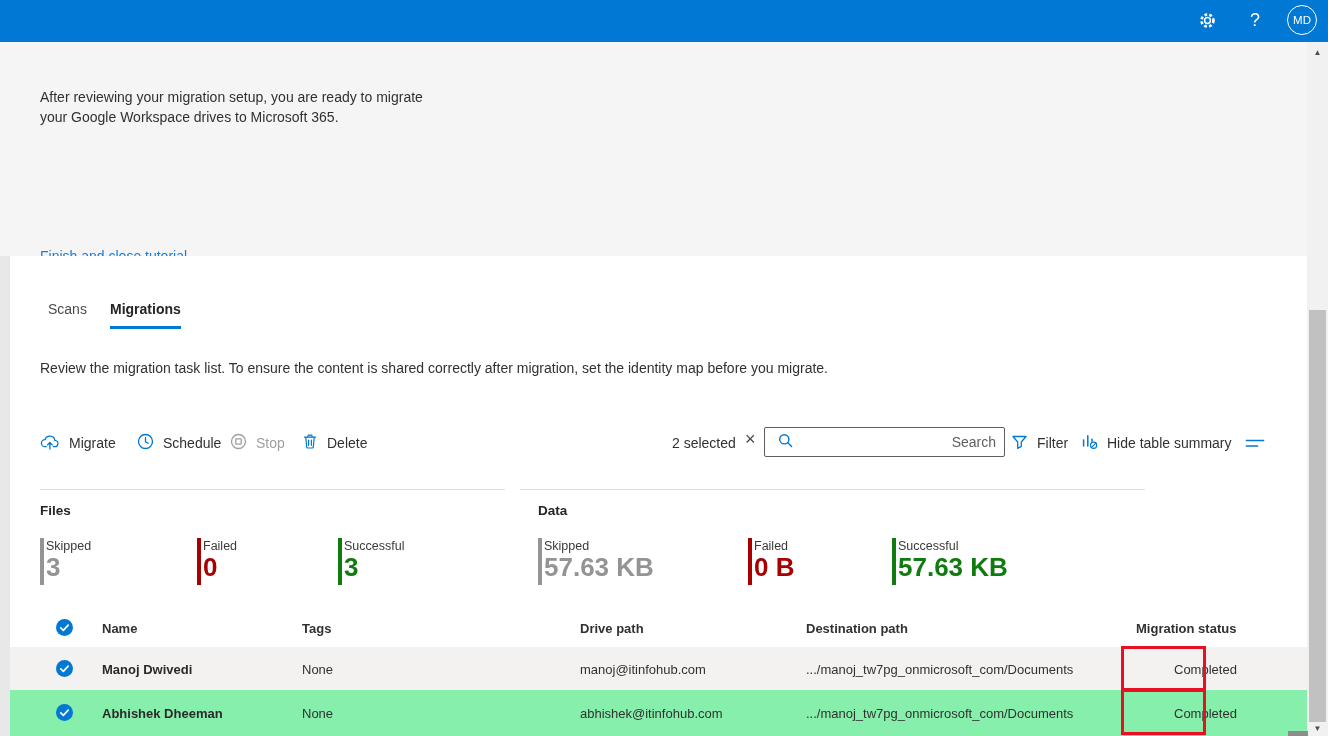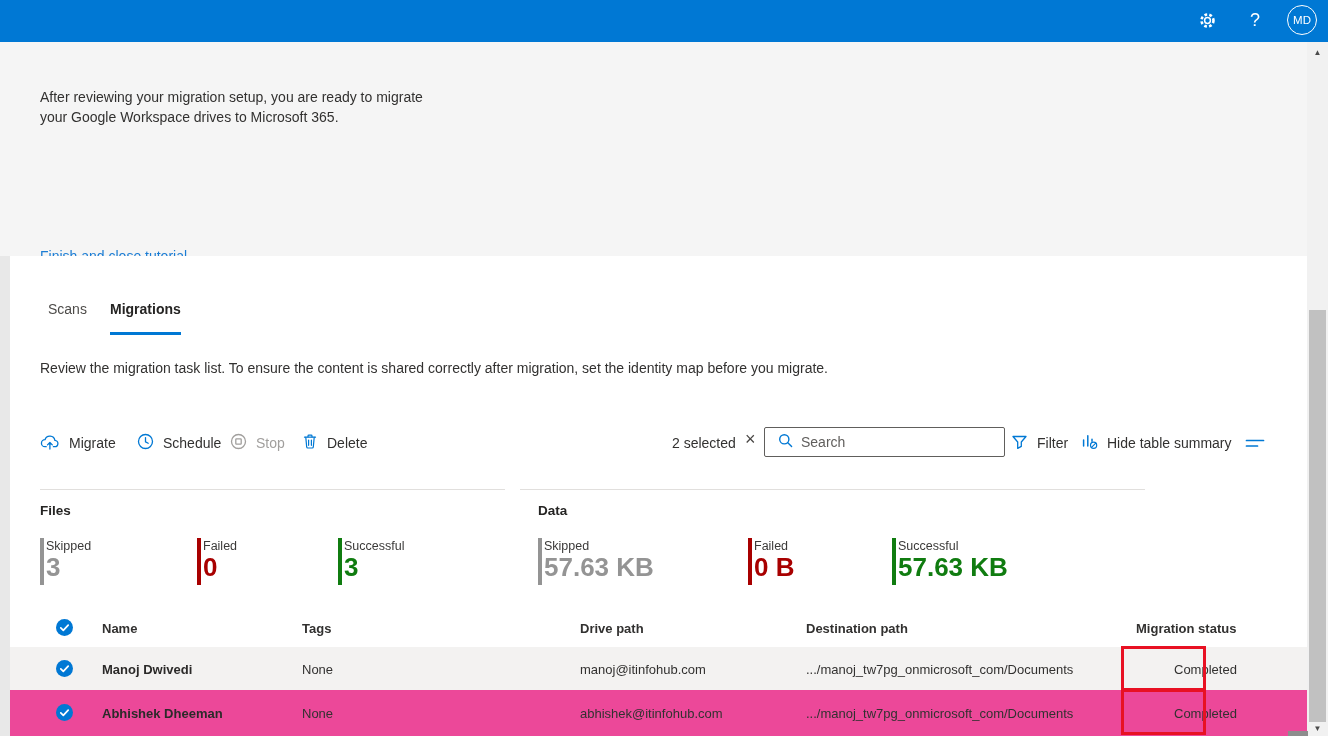--- a/index.html
+++ b/index.html
@@ -25,7 +25,7 @@
 
   .tab { position:absolute; top:45px; font-size:14px; color:#4d4b49; cursor:pointer; }
   .tab-scans { left:38px; }
-  .tab-migrations { left:100px; color:#252423; font-weight:700; padding-bottom:15px; border-bottom:3px solid var(--accent); }
+  .tab-migrations { left:100px; color:#252423; font-weight:700; padding-bottom:9px; border-bottom:3px solid var(--accent); }
 
   .description { position:absolute; left:30px; top:104px; font-size:14px; color:#323130; }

● **Problem**
Which lines run from the one containing "position:absolute; top:45px; font-size:14px;" to the end of the entries above? Quote exactly those, and only those.

● **Written response**
   .tab { position:absolute; top:45px; font-size:14px; color:#4d4b49; cursor:pointer; }
   .tab-scans { left:38px; }
-  .tab-migrations { left:100px; color:#252423; font-weight:700; padding-bottom:15px; border-bottom:3px solid var(--accent); }
+  .tab-migrations { left:100px; color:#252423; font-weight:700; padding-bottom:9px; border-bottom:3px solid var(--accent); }
 
   .description { position:absolute; left:30px; top:104px; font-size:14px; color:#323130; }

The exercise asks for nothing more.